Saved entries:
+---+

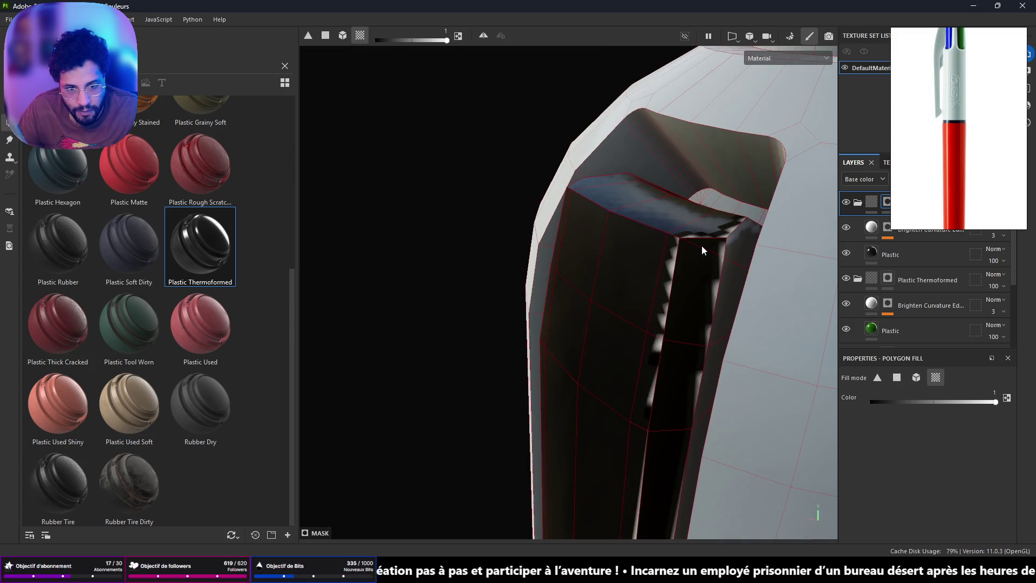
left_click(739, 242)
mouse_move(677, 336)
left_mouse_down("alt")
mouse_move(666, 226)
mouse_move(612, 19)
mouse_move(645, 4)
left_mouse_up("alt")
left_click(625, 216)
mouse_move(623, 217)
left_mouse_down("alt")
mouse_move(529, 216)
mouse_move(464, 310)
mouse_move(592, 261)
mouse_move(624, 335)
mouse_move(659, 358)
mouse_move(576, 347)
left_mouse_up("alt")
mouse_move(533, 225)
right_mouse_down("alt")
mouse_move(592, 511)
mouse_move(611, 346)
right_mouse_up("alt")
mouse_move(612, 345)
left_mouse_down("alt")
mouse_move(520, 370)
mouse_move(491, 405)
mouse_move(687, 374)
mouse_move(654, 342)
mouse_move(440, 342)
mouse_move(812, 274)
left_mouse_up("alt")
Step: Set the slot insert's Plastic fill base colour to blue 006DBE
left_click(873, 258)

+---+

> _Task instructions_
Omit the pictures and reproduce the records above exactly.

> _Task answer_
left_click(739, 242)
mouse_move(677, 336)
left_mouse_down("alt")
mouse_move(666, 226)
mouse_move(612, 19)
mouse_move(645, 4)
left_mouse_up("alt")
left_click(625, 216)
mouse_move(623, 217)
left_mouse_down("alt")
mouse_move(529, 216)
mouse_move(464, 310)
mouse_move(592, 261)
mouse_move(624, 335)
mouse_move(659, 358)
mouse_move(576, 347)
left_mouse_up("alt")
mouse_move(533, 225)
right_mouse_down("alt")
mouse_move(592, 511)
mouse_move(611, 346)
right_mouse_up("alt")
mouse_move(612, 345)
left_mouse_down("alt")
mouse_move(520, 370)
mouse_move(491, 405)
mouse_move(687, 374)
mouse_move(654, 342)
mouse_move(440, 342)
mouse_move(812, 274)
left_mouse_up("alt")
Step: Set the slot insert's Plastic fill base colour to blue 006DBE
left_click(873, 258)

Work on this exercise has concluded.